▸ **RECORDS PROVIDED**

··········

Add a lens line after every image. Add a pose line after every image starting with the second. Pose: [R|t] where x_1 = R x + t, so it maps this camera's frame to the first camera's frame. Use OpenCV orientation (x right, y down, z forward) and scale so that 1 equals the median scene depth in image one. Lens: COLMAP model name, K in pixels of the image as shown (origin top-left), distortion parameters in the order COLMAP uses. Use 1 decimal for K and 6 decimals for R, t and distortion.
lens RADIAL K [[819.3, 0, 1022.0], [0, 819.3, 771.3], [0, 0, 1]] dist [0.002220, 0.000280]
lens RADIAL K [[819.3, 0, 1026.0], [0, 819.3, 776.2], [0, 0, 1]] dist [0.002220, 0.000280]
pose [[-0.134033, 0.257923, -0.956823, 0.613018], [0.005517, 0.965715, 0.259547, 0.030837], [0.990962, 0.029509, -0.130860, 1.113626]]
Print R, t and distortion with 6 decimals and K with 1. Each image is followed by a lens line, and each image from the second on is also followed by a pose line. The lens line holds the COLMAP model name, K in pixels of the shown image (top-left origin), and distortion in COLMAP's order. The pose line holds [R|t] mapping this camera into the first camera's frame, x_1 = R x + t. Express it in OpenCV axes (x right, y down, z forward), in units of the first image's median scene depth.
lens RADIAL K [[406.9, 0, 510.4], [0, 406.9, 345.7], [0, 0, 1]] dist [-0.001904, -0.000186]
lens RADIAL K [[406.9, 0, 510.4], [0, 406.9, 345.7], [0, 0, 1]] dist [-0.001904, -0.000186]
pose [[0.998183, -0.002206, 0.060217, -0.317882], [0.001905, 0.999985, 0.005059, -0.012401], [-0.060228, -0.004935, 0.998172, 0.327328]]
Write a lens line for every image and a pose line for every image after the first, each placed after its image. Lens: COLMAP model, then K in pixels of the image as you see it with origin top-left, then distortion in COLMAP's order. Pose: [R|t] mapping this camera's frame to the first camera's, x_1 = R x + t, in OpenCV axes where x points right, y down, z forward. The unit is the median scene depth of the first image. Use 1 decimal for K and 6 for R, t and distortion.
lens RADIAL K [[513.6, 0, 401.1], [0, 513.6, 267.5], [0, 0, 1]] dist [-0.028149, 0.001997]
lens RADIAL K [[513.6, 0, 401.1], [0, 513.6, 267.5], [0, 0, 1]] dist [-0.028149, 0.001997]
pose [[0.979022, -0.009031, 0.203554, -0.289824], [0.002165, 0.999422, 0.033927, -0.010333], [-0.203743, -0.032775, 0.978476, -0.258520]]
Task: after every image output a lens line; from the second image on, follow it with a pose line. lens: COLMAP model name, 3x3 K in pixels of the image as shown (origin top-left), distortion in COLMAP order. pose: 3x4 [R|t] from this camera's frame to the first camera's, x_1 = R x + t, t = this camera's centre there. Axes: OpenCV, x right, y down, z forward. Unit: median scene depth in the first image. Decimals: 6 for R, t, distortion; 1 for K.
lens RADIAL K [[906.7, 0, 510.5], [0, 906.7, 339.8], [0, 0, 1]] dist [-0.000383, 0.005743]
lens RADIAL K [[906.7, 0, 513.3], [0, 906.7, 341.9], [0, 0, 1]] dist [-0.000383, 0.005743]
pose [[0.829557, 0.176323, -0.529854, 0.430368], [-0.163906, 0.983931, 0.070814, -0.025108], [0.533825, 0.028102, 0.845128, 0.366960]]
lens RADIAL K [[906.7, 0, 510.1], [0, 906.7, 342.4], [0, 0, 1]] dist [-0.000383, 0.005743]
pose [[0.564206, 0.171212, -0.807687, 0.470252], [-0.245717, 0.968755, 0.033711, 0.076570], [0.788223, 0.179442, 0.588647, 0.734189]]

··········

Please reproduce the lines above, starting at the very first one and ending at the line that contains "-0.004935, 0.998172, 0.327328]]". Include both of these end lines.

Add a lens line after every image. Add a pose line after every image starting with the second. Pose: [R|t] where x_1 = R x + t, so it maps this camera's frame to the first camera's frame. Use OpenCV orientation (x right, y down, z forward) and scale so that 1 equals the median scene depth in image one. Lens: COLMAP model name, K in pixels of the image as shown (origin top-left), distortion parameters in the order COLMAP uses. Use 1 decimal for K and 6 decimals for R, t and distortion.
lens RADIAL K [[819.3, 0, 1022.0], [0, 819.3, 771.3], [0, 0, 1]] dist [0.002220, 0.000280]
lens RADIAL K [[819.3, 0, 1026.0], [0, 819.3, 776.2], [0, 0, 1]] dist [0.002220, 0.000280]
pose [[-0.134033, 0.257923, -0.956823, 0.613018], [0.005517, 0.965715, 0.259547, 0.030837], [0.990962, 0.029509, -0.130860, 1.113626]]
Print R, t and distortion with 6 decimals and K with 1. Each image is followed by a lens line, and each image from the second on is also followed by a pose line. The lens line holds the COLMAP model name, K in pixels of the shown image (top-left origin), and distortion in COLMAP's order. The pose line holds [R|t] mapping this camera into the first camera's frame, x_1 = R x + t. Express it in OpenCV axes (x right, y down, z forward), in units of the first image's median scene depth.
lens RADIAL K [[406.9, 0, 510.4], [0, 406.9, 345.7], [0, 0, 1]] dist [-0.001904, -0.000186]
lens RADIAL K [[406.9, 0, 510.4], [0, 406.9, 345.7], [0, 0, 1]] dist [-0.001904, -0.000186]
pose [[0.998183, -0.002206, 0.060217, -0.317882], [0.001905, 0.999985, 0.005059, -0.012401], [-0.060228, -0.004935, 0.998172, 0.327328]]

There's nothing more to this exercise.